Sposób użycia: nałóż na wilgotną skórę ciała i delikatnie masuj. Dokładnie spłucz. Stosuj 1-3 razy w tygodniu.

Opakowanie: tuba o pojemności 175g zamykana na zatrzask. Opakowanie jest półprzezroczyste, dzięki czemu można kontrolować poziom zużycia produktu. Kolorystyka brązowa, przywodząca na myśl kawę, której ziarenka są przedstawione na opakowaniu.

Zapach: przyjemny, kawowy, choć nieintensywny. Pomimo, że na opakowaniu widnieje informacja, że jest to produkt o zapachu kawy i toffi, ja toffi tu nie wyczuwam.

Komfort stosowania: peeling ma dość gęstą konsystencję, nie spływa z dłoni ani z ciała. Kolor przezroczysto-brunatny z zatopionymi przezroczystymi drobinkami  orz mikrogranulkami przypominającymi fusy kawy. Zabieg wykonany przy pomocy tego produktu jest bardzo przyjemny - dzięki drobinkom można wykonać wygładzający masaż. Drobinki nie są zbyt ostre, zatem ryzyko podrażnienia skóry jest zmniejszone do minimum. Łatwo się spłukuje i nie brudzi wanny/prysznica.
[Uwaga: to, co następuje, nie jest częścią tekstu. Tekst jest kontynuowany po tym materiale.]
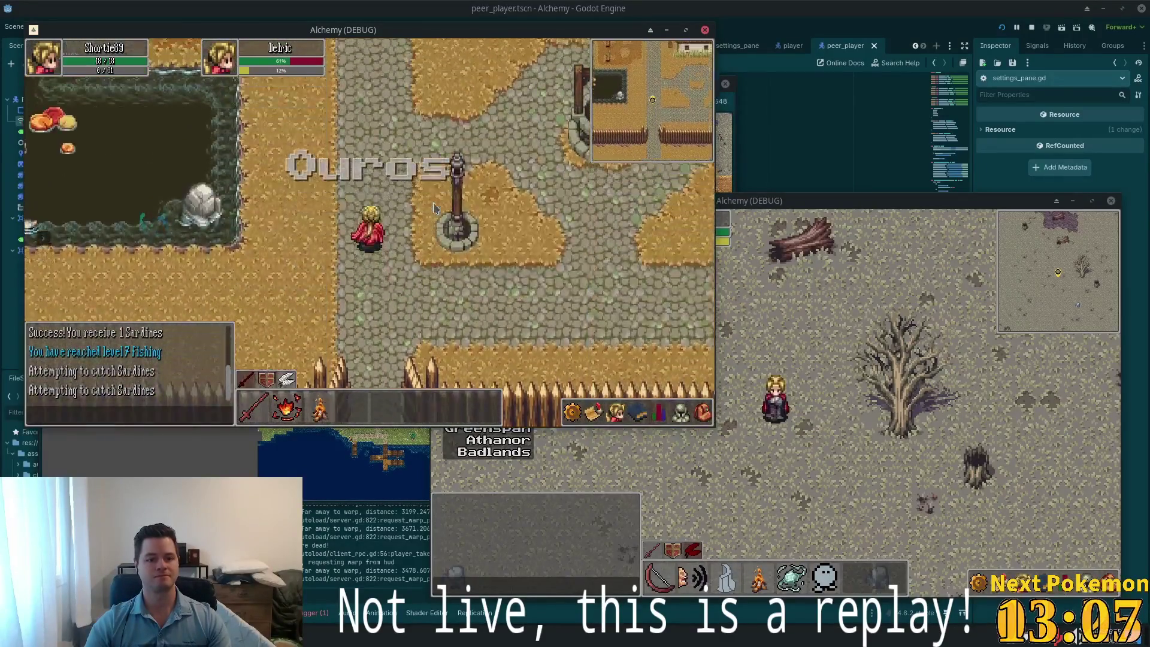
key("Up")
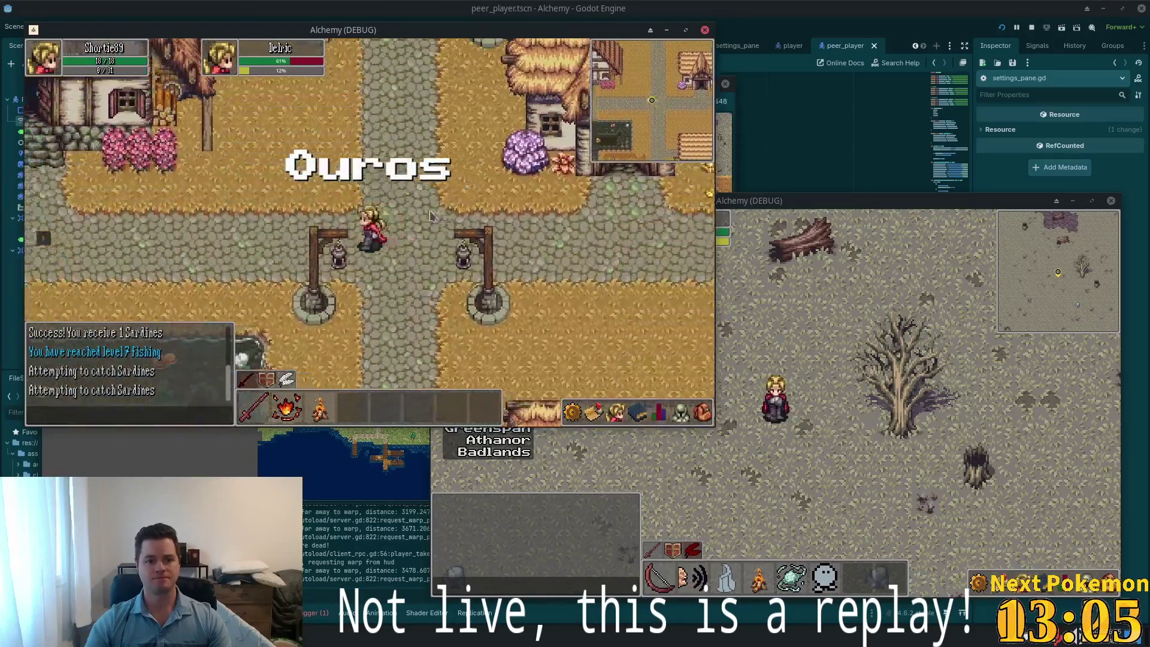
Cross the stone bridge, return east to the lamppost crossroads, and bring up the Mousepad notes
key("Up")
Wydajność: wystarczy niewielka ilość, aby wykonać masaż na całe ciało, zatem wydajność jest bardzo wysoka.

Dostępność: produkt dostępny w większości drogerii, ja go zakupiłam w drogerii Hebe.
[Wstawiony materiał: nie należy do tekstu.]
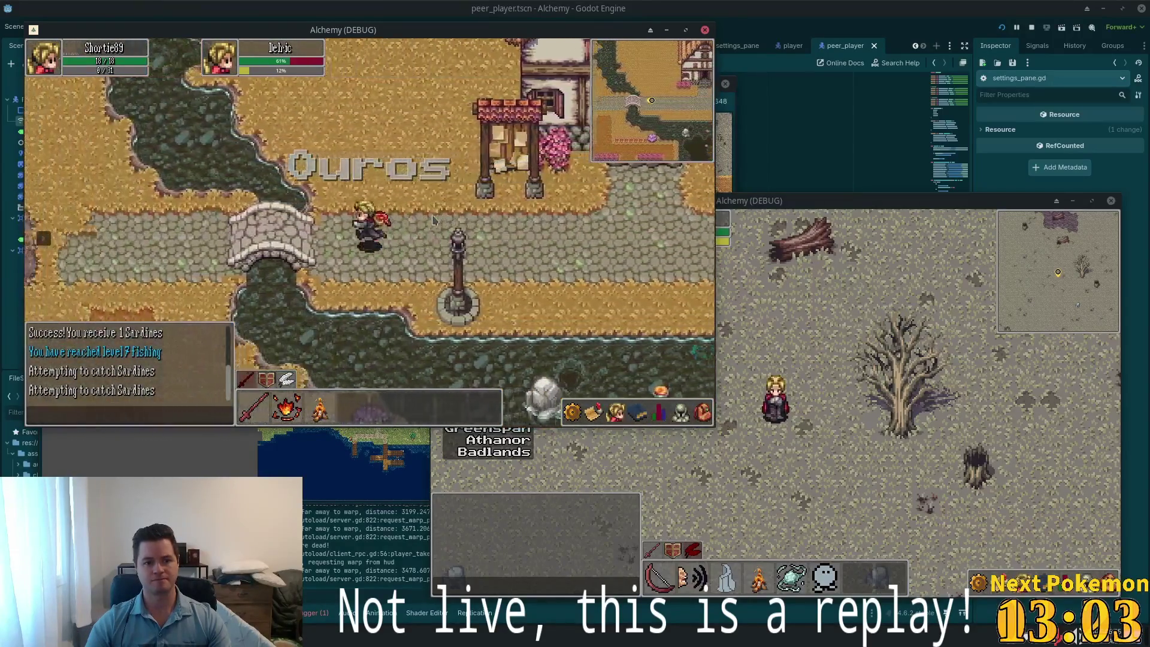
key("Left")
key("Up")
Moja opinia: peelingi marki Lirene to obok scrubów od Ziai, moje ulubione kosmetyki tego typu. Świetnie wygładzają skórę, przygotowując ją do dalszej pielęgnacji. Konsystencja jest taka, jak być powinna - nie za gęsta i nie za rzadka. Piękny zapach umila stosowanie. Kosmetyk bardzo dobrze wygładza skórę, lecz aby uzyskać efekt antycellulitowy należy go stosować regularnie i dość długo, łącząc zabiegi ze stosowaniem balsamów, odpowiednią dietą oraz ćwiczeniami. Niemniej jednak poprawa kondycji skóry jest widoczna, zatem jest to produkt godny polecenia. Nie wysusza skóry i nie pozostawia tłustego filmu. Cena jest dość przystępna, co przy wysokiej wydajności wychodzi na plus.

Ocena: 4.5/5

 

Brak komentarzy:

Prześlij komentarz

Polecany post

Ciasto jogurtowe z kruszonką

Jogurtowe ciasto z owocami i kokosową kruszonką - idealne do popołudniowej kawy. Poza sezonem możemy użyć brzoskwiń w syropie i mrożonych bo...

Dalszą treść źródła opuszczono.